First, was the article in The Washington Post on April 30th on the issue of “watchful waiting” for women with “stage zero”, “ductal carcinoma in situ” breast cancer. The article explored the question of finding out if women should consider a formal “watchful waiting” of the cancer before taking any specific medical action. Similar research is going on for men with respect to prostate cancer, which is explored here by the American Cancer Society.
So, you have ‘cancer’. How about we just watch it and wait and if it starts to spread or get worse then we will do something? Weigh the impact of aggressive medical treatment, loss of breasts or the prostate, against the possibility that the cancer won’t be the thing that kills you. The Post article is about a large scale clinical trial that is going to test out comes and results from woman who opt for watchful waiting and those who opt for immediate treatment. My question, though, is how do you – the woman and the woman’s family -- decide? To me it is an “existential question.” Your answer to that question may well determine when you die.
Second, I attended a presentation by a young post-grad student about her final thesis. In her voice I could hear the strength of her outrage and the quiet energy of her cause: Men (legislators) making decisions over women’s bodies is not just wrong, but I have articulated in my thesis the moral basis for why it is wrong. No one should tell you, a person (though in this context a woman), what you can do with your own body. And in particular men telling women. I internalized this presentation though differently than I think the student expected. You see in our family we had a situation in which a late term abortion was deemed medically appropriate and was carried out. As it turns out, within a year the Commonwealth of Virginia legislature passed legislation that had it not been vetoed would have made that procedure illegal. Yet we had witnessed the “existential decision making process” on making the choice and how it had people doing things – being in a position – that they didn’t want to be and making irrevocable decisions that one could never know were “right.”

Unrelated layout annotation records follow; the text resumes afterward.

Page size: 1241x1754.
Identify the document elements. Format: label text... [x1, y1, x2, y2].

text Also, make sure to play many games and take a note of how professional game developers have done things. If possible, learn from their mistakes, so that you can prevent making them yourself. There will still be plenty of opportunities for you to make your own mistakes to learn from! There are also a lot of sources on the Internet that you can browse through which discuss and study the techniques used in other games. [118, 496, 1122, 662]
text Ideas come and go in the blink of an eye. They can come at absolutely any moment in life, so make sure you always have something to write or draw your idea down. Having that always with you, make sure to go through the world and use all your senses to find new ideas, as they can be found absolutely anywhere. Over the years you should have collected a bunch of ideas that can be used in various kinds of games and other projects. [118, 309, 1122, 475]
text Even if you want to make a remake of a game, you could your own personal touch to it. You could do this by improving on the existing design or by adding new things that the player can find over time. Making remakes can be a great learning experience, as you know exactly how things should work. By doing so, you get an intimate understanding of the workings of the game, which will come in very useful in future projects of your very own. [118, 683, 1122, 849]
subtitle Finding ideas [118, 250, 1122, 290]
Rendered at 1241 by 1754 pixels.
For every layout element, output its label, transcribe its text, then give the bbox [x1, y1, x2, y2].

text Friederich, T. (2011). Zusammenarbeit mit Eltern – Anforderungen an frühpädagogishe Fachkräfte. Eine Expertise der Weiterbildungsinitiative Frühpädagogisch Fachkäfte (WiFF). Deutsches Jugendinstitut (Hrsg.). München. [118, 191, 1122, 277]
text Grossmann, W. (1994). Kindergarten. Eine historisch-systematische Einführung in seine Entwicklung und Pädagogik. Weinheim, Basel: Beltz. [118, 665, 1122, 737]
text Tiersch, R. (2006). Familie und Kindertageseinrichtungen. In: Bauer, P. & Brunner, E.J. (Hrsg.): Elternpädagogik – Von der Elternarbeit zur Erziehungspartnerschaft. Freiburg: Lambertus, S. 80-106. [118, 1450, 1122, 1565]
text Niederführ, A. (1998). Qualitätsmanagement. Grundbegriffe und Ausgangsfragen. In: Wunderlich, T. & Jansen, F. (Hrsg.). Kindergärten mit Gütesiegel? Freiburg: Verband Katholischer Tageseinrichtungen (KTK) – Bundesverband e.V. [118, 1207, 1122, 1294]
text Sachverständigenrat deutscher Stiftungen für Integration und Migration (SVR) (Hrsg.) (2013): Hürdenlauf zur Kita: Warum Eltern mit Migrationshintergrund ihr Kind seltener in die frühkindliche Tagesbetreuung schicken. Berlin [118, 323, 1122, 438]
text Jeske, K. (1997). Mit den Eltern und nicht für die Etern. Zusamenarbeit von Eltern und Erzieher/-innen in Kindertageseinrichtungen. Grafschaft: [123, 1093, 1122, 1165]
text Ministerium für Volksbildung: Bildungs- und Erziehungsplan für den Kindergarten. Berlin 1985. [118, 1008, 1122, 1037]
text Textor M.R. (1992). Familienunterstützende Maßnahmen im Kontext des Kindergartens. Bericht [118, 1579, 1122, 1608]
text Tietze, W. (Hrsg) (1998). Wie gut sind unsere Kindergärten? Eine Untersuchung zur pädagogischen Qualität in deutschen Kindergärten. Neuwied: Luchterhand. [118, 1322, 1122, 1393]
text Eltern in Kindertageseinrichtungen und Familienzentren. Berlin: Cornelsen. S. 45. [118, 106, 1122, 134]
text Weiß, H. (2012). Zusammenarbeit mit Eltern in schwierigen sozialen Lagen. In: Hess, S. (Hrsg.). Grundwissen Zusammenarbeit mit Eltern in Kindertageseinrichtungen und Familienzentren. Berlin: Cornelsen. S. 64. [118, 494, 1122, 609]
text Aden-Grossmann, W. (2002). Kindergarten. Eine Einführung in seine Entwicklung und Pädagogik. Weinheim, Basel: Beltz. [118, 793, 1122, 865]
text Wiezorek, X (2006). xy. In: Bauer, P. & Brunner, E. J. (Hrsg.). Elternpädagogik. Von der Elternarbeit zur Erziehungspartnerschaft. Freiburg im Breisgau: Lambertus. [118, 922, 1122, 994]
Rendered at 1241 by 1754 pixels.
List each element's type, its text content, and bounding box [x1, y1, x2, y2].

"Existential decision making” While each case is different and could be discussed at great length, the common thread to me is the depth of challenge. As it happens, I have been “touched” to some degree by each situation. There is rarely, if ever, any training or preparation for these moments. In good times there are resources, like the Chaplains in hospitals, the Hospice Care professionals, and pastors and Rabbis or other religious figures. There are emerging public forums for discussing these questions in a movement called “Death Cafes” These are public, self-organized conversations about “existential” matters.
One of my goals in presenting The Actual Dance is to lift up the idea that there is a place for sharing this process and that by doing so it is possible to help people find a place of wholeness again. It is the experience of my own journey with Susan and having heard hundreds of people share their stories at our post-performances dialogues that open sharing of these “existential decision making” experiences can be positive and transformative.
I also believe that academia, science and the medical profession need to reconsider the role of these moments in both analysis and recommendations. There are many things we do not understand well or at all. “Existence” is one of them. Why is it some people are miraculous survivors against all odds. (Is it just a matter statistics?) Why is it in senior communities that the “other spouse” dies shortly after the loss of their partner? What role does the mind and heart play in figuring out “the right thing to do” in the face of the more “scientific” and “data driven” recommendation. How do we account for that?